The ISP retains records. It's not uncommon to get letters from your ISP telling you to stop torrenting that blockbuster movie you torrented last week because some law office reported your IP address at the time. So clearly someone can ascertain your identity through legal discovery if you just use your ISP.


You're right. I divide VPNs up into 3 choices:

- Rolling your own VPN (control your own infrastructure)

- Using an existing VPN service (crowd-based anonymity)

- Doing nothing (privacy nihilism)

Each decision has their own benefits and tradeoffs. If you're someone who torrents, you should probably be using crowd-based anonymity. If you really dislike the trust relationship you have with your VPN and you're technically inclined, you can roll your own VPN. If you don't want to spend the time worrying about this stuff, setting up a VPN on its own and doing nothing else won't make you private anyway.

I (very cautiously) lean towards advising people to use an existing VPN service, but that's not a strong opinion. I do think people who argue that rolling your own VPN is the only sensible choice are either full of crap, or haven't thought through the actual threat models real people face.
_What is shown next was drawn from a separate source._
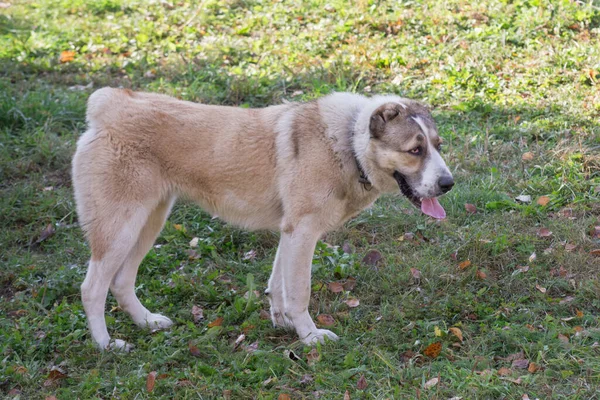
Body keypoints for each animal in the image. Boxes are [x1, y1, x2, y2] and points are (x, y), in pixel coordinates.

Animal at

There's a big movement in some portions of the security industry to say that moving trust around isn't valuable, and that doing nothing is better than centralizing your trust. I'm not going to mince words, I think that's a really dumb perspective.


Thanks for the perspective. Very interesting.


> your ISP likely rotates your IP more often than your AWS server

Sure, but they retain records.


AWS also has records which IP was associated with which account at any given time.


Yes. As does every provider of servers, VPS and cloud services.